Pochi possono opporsi a ciò e non sono certamente eroi. Annone ne è un perfetto esempio. Uomo semplice, dimenticato, poco carismatico, non possiede né la forza né l’astuzia di Massimo eppure, dietro il suo apparente essere infimo, si cela una notevole grandezza d’animo. Chiunque può essere Annone, il cui personaggio altro non è che l’uomo comune. In un clima opprimente in cui la violenza è il linguaggio universale (e non la cultura), bisogna ergersi con coraggio e coronare quello che un tempo era un sogno e quel sogno era proprio Roma. L’Urbe del film, con la sua grandiosità e i suoi sfarzi, caratterizzata da fastosi e sanguinosi spettacoli, rappresenta una società opulenta poco attenta ai bisognosi, i quali prontamente si trovano a mendicare al suo ingresso; sotto la porta di Roma infatti, su cui svetta la lupa capitolina con Romolo e Remo, si accampano i diseredati che provano a fermare tutti i viandanti chiedendo l’elemosina. La società non può chiudere gli occhi davanti a coloro che soffrono e dovrebbe anzi porre realmente fine ad ogni conflitto interno ed esterno (come nella pellicola in cui una catastrofica guerra civile viene scongiurata) pur di raggiungere il vero benessere.

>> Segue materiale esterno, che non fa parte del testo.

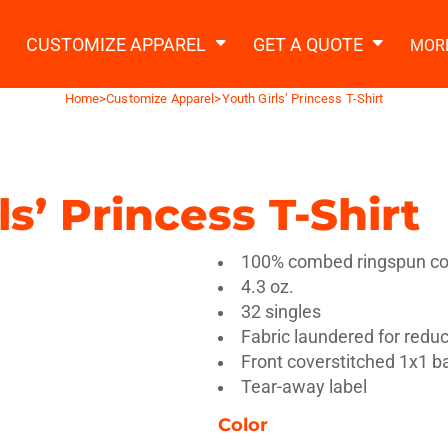
2 Ways to a Get Quote
General Information
t Garment & Add Artwork
CUSTOMIZE APPAREL
GET A QUOTE
MOR
About Us
Request A Quote
Home
>
Customize Apparel
>
Youth Girls’ Princess T-Shirt
Decorating Information
Do it Yourself Quick Quote
Ordering Information
FAQ
ls’ Princess T-Shirt
tshirts
Hoodies
Sweatpants
Polos/
100% combed ringspun cot
4.3 oz.
32 singles
Fabric laundered for redu
Front coverstitched 1x1 bab
Tear-away label
te Apparel
Workwear
Headwear
Apr
Color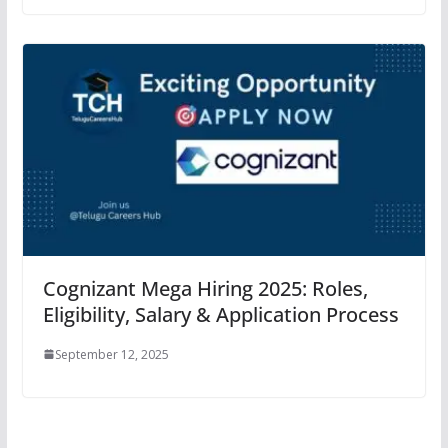
Cognizant Mega Hiring 2025: Roles,
Eligibility, Salary & Application Process
September 12, 2025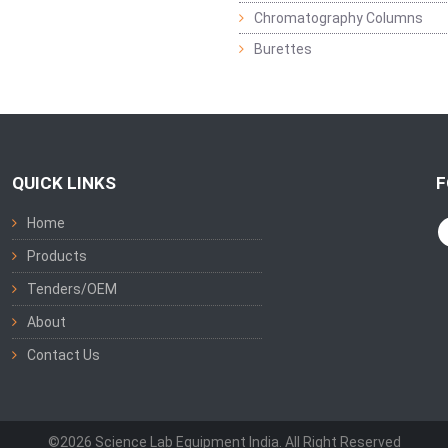
Chromatography Columns
Burettes
QUICK LINKS
F
Home
Products
Tenders/OEM
About
Contact Us
©2026 Science Lab Equipment India. All Right Reserved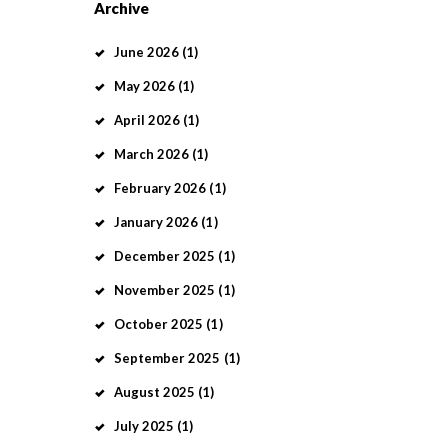
Archive
June
2026
(1)
May
2026
(1)
April
2026
(1)
March
2026
(1)
February
2026
(1)
January
2026
(1)
December
2025
(1)
November
2025
(1)
October
2025
(1)
September
2025
(1)
August
2025
(1)
July
2025
(1)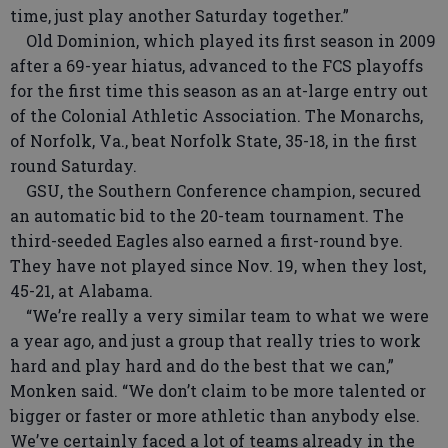
time, just play another Saturday together.”
Old Dominion, which played its first season in 2009
after a 69-year hiatus, advanced to the FCS playoffs
for the first time this season as an at-large entry out
of the Colonial Athletic Association. The Monarchs,
of Norfolk, Va., beat Norfolk State, 35-18, in the first
round Saturday.
GSU, the Southern Conference champion, secured
an automatic bid to the 20-team tournament. The
third-seeded Eagles also earned a first-round bye.
They have not played since Nov. 19, when they lost,
45-21, at Alabama.
“We’re really a very similar team to what we were
a year ago, and just a group that really tries to work
hard and play hard and do the best that we can,”
Monken said. “We don’t claim to be more talented or
bigger or faster or more athletic than anybody else.
We’ve certainly faced a lot of teams already in the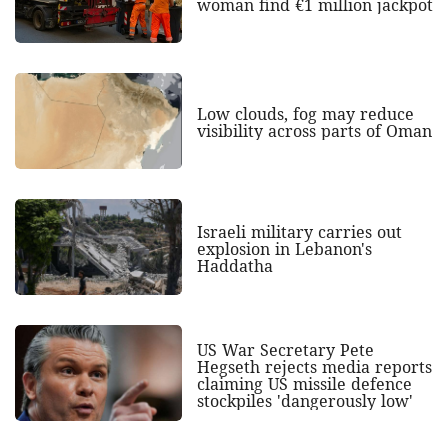
woman find €1 million jackpot
Low clouds, fog may reduce
visibility across parts of Oman
Israeli military carries out
explosion in Lebanon's
Haddatha
US War Secretary Pete
Hegseth rejects media reports
claiming US missile defence
stockpiles 'dangerously low'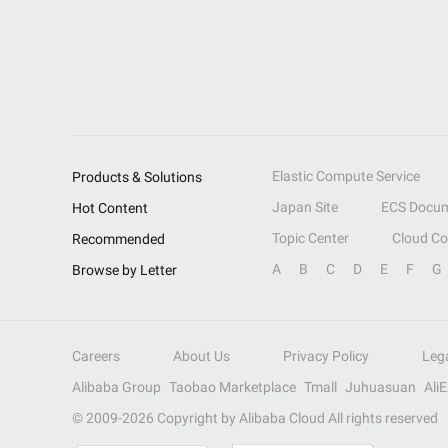
Elastic Compute Service
Products & Solutions
Japan Site
ECS Docum
Hot Content
Topic Center
Cloud C
Recommended
A
B
C
D
E
F
G
Browse by Letter
Careers
About Us
Privacy Policy
Leg
Alibaba Group
Taobao Marketplace
Tmall
Juhuasuan
Ali
© 2009-
2026
Copyright by Alibaba Cloud All rights reserved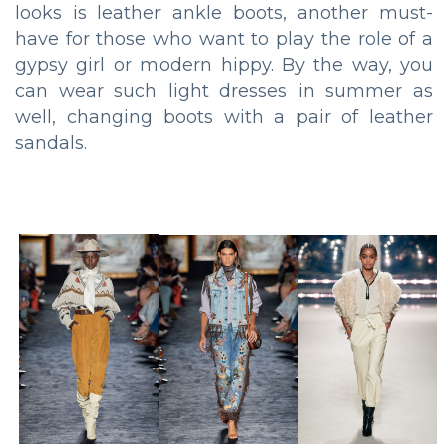
looks is leather ankle boots, another must-
have for those who want to play the role of a
gypsy girl or modern hippy. By the way, you
can wear such light dresses in summer as
well, changing boots with a pair of leather
sandals.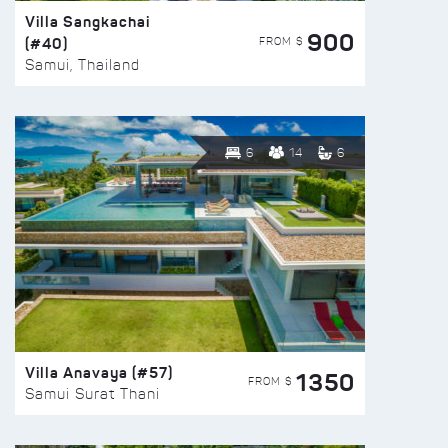
Villa Sangkachai
900
(#40)
FROM $
Samui, Thailand
6
14
6
Villa Anavaya (#57)
1350
FROM $
Samui Surat Thani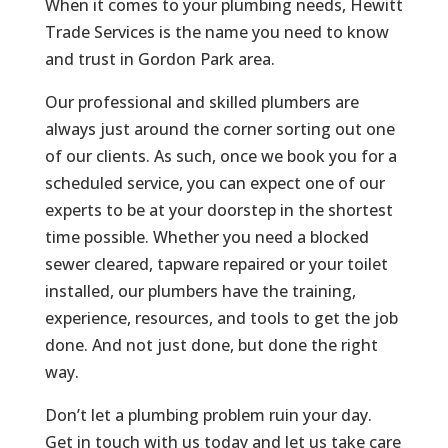
When it comes to your plumbing needs, Hewitt
Trade Services is the name you need to know
and trust in Gordon Park area.
Our professional and skilled plumbers are
always just around the corner sorting out one
of our clients. As such, once we book you for a
scheduled service, you can expect one of our
experts to be at your doorstep in the shortest
time possible. Whether you need a blocked
sewer cleared, tapware repaired or your toilet
installed, our plumbers have the training,
experience, resources, and tools to get the job
done. And not just done, but done the right
way.
Don’t let a plumbing problem ruin your day.
Get in touch with us today and let us take care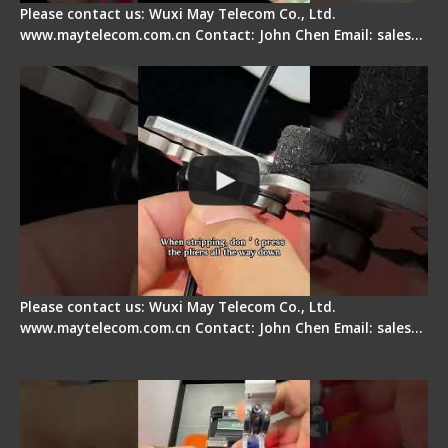
Please contact us: Wuxi May Telecom Co., Ltd.
www.maytelecom.com.cn Contact: John Chen Email: sales…
Tips for Stripping Dual core Drop Cable Fiber
Please contact us: Wuxi May Telecom Co., Ltd.
www.maytelecom.com.cn Contact: John Chen Email: sales…
Signal Fire AI-6A+ Optical Fiber Fusion Splicer -
Quick Operation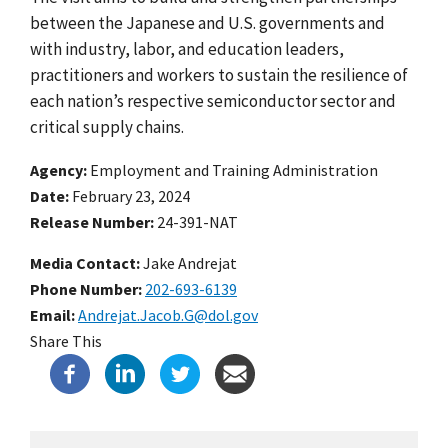
between the Japanese and U.S. governments and
with industry, labor, and education leaders,
practitioners and workers to sustain the resilience of
each nation’s respective semiconductor sector and
critical supply chains.
Agency
Employment and Training Administration
Date
February 23, 2024
Release Number
24-391-NAT
Media Contact:
Jake Andrejat
Phone Number
202-693-6139
Email
Andrejat.Jacob.G@dol.gov
Share This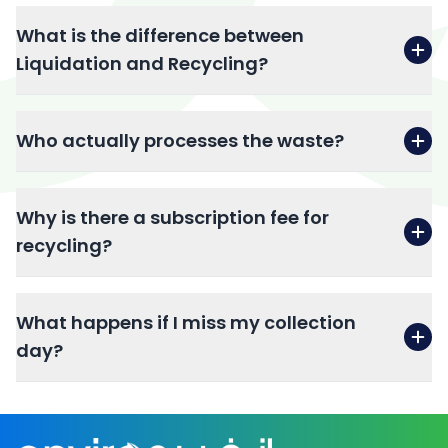
What is the difference between
Liquidation and Recycling?
Who actually processes the waste?
Why is there a subscription fee for
recycling?
What happens if I miss my collection
day?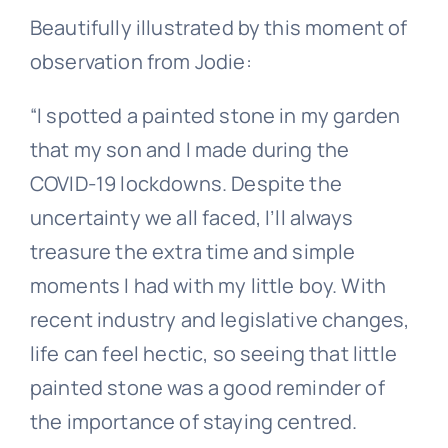
Beautifully illustrated by this moment of
observation from Jodie:
“I spotted a painted stone in my garden
that my son and I made during the
COVID-19 lockdowns. Despite the
uncertainty we all faced, I’ll always
treasure the extra time and simple
moments I had with my little boy. With
recent industry and legislative changes,
life can feel hectic, so seeing that little
painted stone was a good reminder of
the importance of staying centred.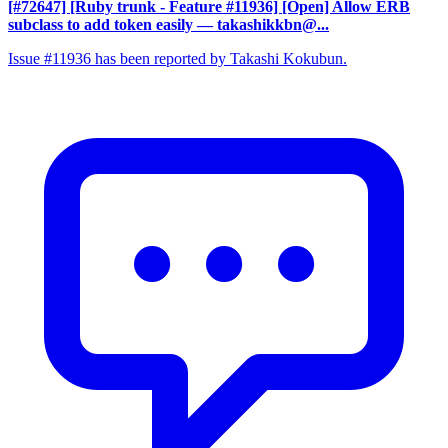
[#72647] [Ruby trunk - Feature #11936] [Open] Allow ERB
subclass to add token easily
— takashikkbn@...
Issue #11936 has been reported by Takashi Kokubun.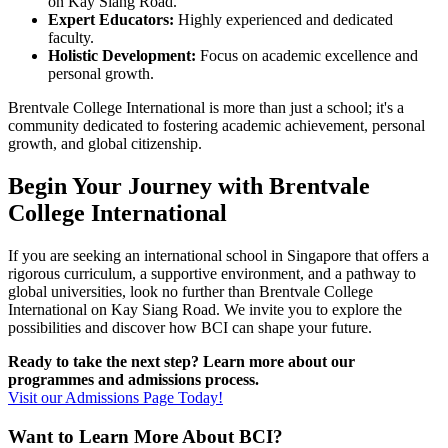
on Kay Siang Road.
Expert Educators:
Highly experienced and dedicated
faculty.
Holistic Development:
Focus on academic excellence and
personal growth.
Brentvale College International is more than just a school; it's a
community dedicated to fostering academic achievement, personal
growth, and global citizenship.
Begin Your Journey with Brentvale
College International
If you are seeking an international school in Singapore that offers a
rigorous curriculum, a supportive environment, and a pathway to
global universities, look no further than Brentvale College
International on Kay Siang Road. We invite you to explore the
possibilities and discover how BCI can shape your future.
Ready to take the next step? Learn more about our
programmes and admissions process.
Visit our Admissions Page Today!
Want to Learn More About BCI?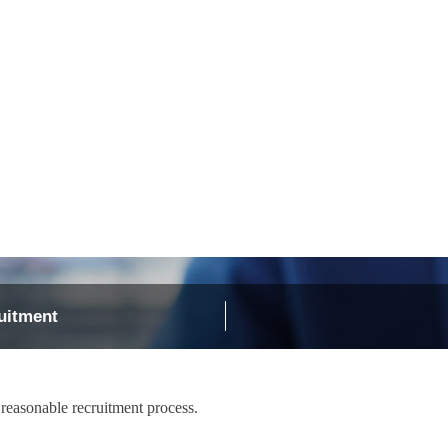
Recruit
Support
uitment
 reasonable recruitment process.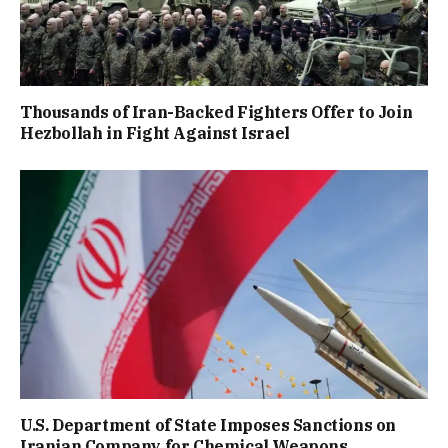
Thousands of Iran-Backed Fighters Offer to Join
Hezbollah in Fight Against Israel
U.S. Department of State Imposes Sanctions on
Iranian Company for Chemical Weapons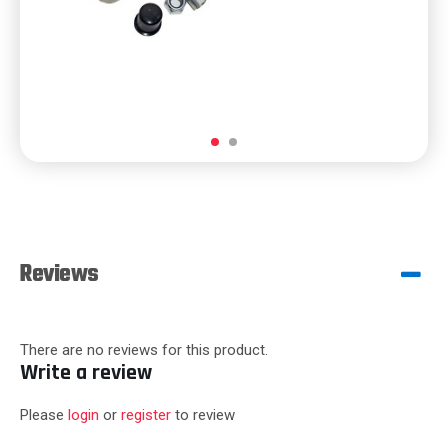
Reviews
There are no reviews for this product.
Write a review
Please
login
or
register
to review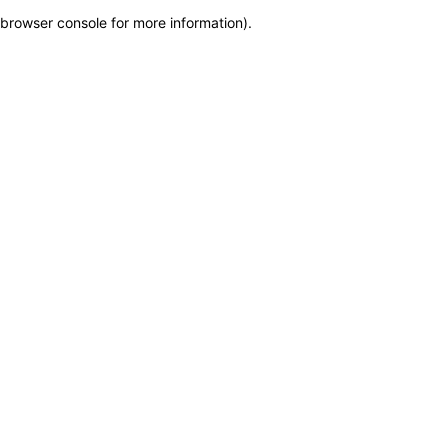
browser console for more information)
.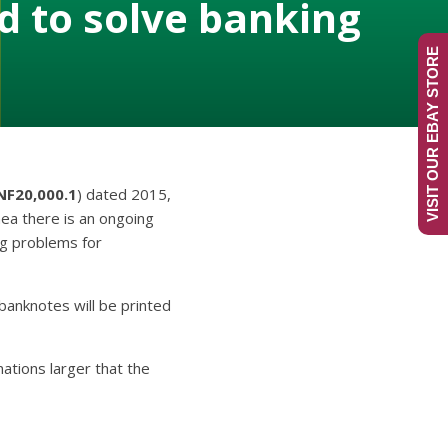
 to solve banking
VISIT OUR EBAY STORE
NF20,000.1
) dated 2015,
nea there is an ongoing
ng problems for
banknotes will be printed
tions larger that the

Questo è ciò che Il Gladiatore II vuole dire. In più di vent’anni, nonostante la presenza di eroi colti come Marco Aurelio e Massimo Decimo Meridio, la corruzione e la malvagità hanno messo a tacere personaggi del loro calibro, ma è dalle ceneri del coraggio, che rinasce la forza di andare avanti e soprattutto di opporsi. Annone diviene il messaggio di speranza che vive dentro ogni essere umano e che in una società in decadenza è l’unico che può vincere ma soltanto se tutti saranno solidali. Chi dentro questa grande arena che è la vita non darà aiuto, finirà per essere sopraffatto, esattamente come i gladiatori superbi che in entrambi i film finiscono per essere uccisi da altri gladiatori o dagli animali inferociti.
Non un semplice sequel ma un’opera straordinariamente moderna, attuale e riflessiva, questo è il film di Scott, una pellicola ricca di insegnamenti e moniti che ognuno di noi dovrebbe interiorizzare.
Col coraggio e con la forza della cultura (non a caso Tacito e Virgilio vengono accuratamente citati da Annone nel film), la follia e l’ignoranza che affliggono la società possono essere combattuti, così che l’orribile condizione del Vae victis (guai ai vinti) possa essere una volta per tutte rovesciata.